Building a Biblical Mountain – Part 3

If you were blessed to have your name mentioned in the Bible, what would be said about you? What impression would people have as they read what the Holy Spirit revealed about an aspect of your life?  Would the information given make your family proud and inspire faithfulness to God? Or, would it be embarrassing and be used in sermons about how one ought not to behave?

Throughout the Bible we are given examples of both. Sometimes the Bible says nothing but good about an individual (see Samuel, Daniel, and Nehemiah). Other times an individual is mentioned only to help us learn from their unrighteous behavior (see Nabal, Judas, Ananias and Sapphira).

One particular person to have some of the most commendable words spoken about them in the scriptures is Moses.

Moses was one of the most important people to ever walk on this earth. He was born into the world during a time when Israelite male babies were being murdered by the Egyptians (Exodus 1:22). Through His providence, God made a way for Moses to survive this massacre and actually be raised by the daughter of Pharaoh (Exodus 2:1-10). God wanted Moses’ life to be spared because He would have some important work for him to do in the future.

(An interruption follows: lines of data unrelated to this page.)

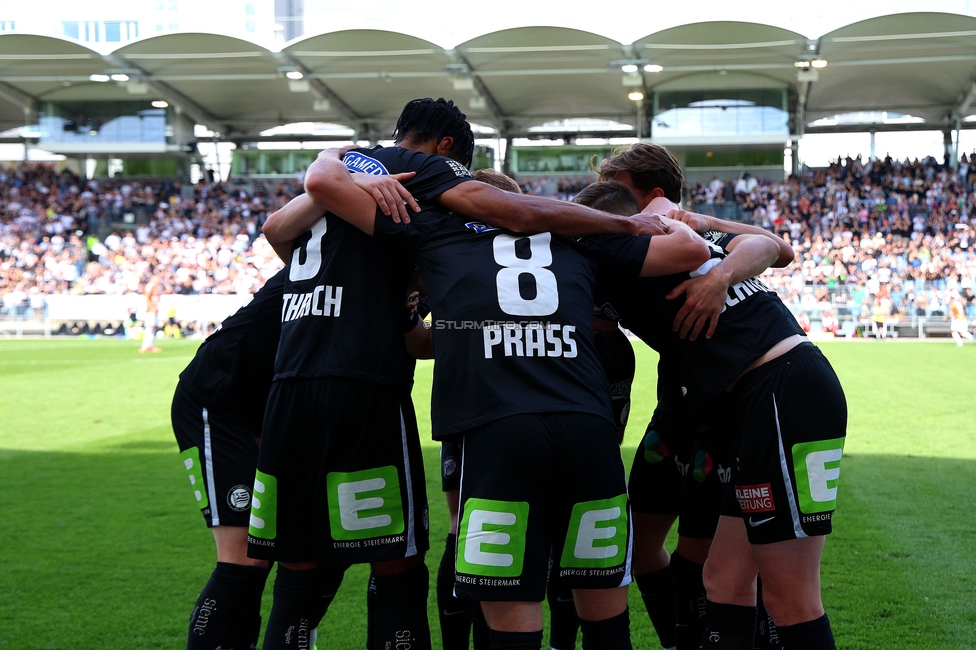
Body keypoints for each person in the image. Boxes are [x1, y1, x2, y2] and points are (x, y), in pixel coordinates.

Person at [297, 138, 709, 650]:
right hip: (587, 426)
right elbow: (690, 248)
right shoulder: (578, 236)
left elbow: (320, 187)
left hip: (498, 428)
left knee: (511, 615)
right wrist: (658, 212)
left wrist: (338, 156)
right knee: (605, 613)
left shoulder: (436, 228)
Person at [597, 143, 846, 650]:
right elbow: (773, 245)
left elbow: (775, 247)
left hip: (782, 390)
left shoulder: (655, 239)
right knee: (724, 580)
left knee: (790, 595)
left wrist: (720, 272)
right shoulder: (663, 241)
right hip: (754, 400)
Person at [172, 269, 320, 650]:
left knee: (289, 554)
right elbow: (280, 224)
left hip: (271, 409)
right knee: (245, 559)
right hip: (218, 400)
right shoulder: (338, 241)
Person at [139, 277, 162, 353]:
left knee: (152, 328)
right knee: (149, 328)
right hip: (150, 310)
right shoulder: (150, 286)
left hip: (154, 310)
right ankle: (145, 346)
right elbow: (147, 298)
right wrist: (151, 307)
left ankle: (150, 345)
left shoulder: (154, 287)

Moses lived to be 120 years old. His life story can be broken down into three distinct parts,

  • For the first 40 years he grew up in Egypt as a son of Pharaoh’s daughter (Hebrews 11:24). During this time he became learned and acquainted in the ways of the Egyptians.
  • Due to him killing an Egyptian who was beating a Hebrew slave, Moses was forced to flee from Egypt and spend the next forty years of his life as a shepherd in the land of Midian (Exodus 2:11-25). This would prepare him to shepherd God’s people later.
  • Once Moses turned 80, God miraculously called him to go back to Egypt and deliver His people (the Hebrews) from slavery (Exodus 3). Although he was reluctant, Moses obeyed God. He went before Pharaoh several times speaking the message of God. After a series of plagues sent by God throughout the land, Pharaoh was forced to release the Hebrews. For the next forty years Moses would serve as deliverer and leader of Israel.

The significance of Moses in Bible history cannot be overstated. Not only did God use him to deliver His people from hundreds of years of slavery, but he was also a counselor, judge, and lawgiver for Israel. He wrote the first five books of the Bible (John 1:17; 7:19, 23; Luke 16:29; 24:44). He was a prophet (Deuteronomy 18:15). He is mentioned in almost 80 verses in the New Testament!

Many good things can be said about Moses, but probably none any better than these three that have been preserved in the scriptures.

  • So the LORD spoke to Moses face to face, as a man speaks to his friend.    – Exodus 33:11
  • But since then there has not arisen in Israel a prophet like Moses, whom the LORD knew face to face, in all the signs and wonders which the LORD sent him to do in the land of Egypt, before Pharaoh, before all his servants, and in all his land, and by all that mighty power and all the great terror which Moses performed in the sight of all Israel. – Deuteronomy 34:10-12
  • By faith Moses, when he became of age, refused to be called the son of Pharaoh’s daughter, choosing rather to suffer affliction with the people of God than to enjoy the passing pleasures of sin, esteeming the reproach of Christ greater riches than the treasures in Egypt; for he looked to the reward.                         – Hebrews 11:24-26

If you had your life story preserved in the Bible, would you want the things said about Moses also said about you? Would you want it said that you were a friend of God? Would you want it said that you were a person of faith? Would you want it said that you sacrificed worldly rewards to follow God?

Moses’ story is finished. But yours is still being written. Live for the Lord and ensure it reads well for you on the Judgment Day.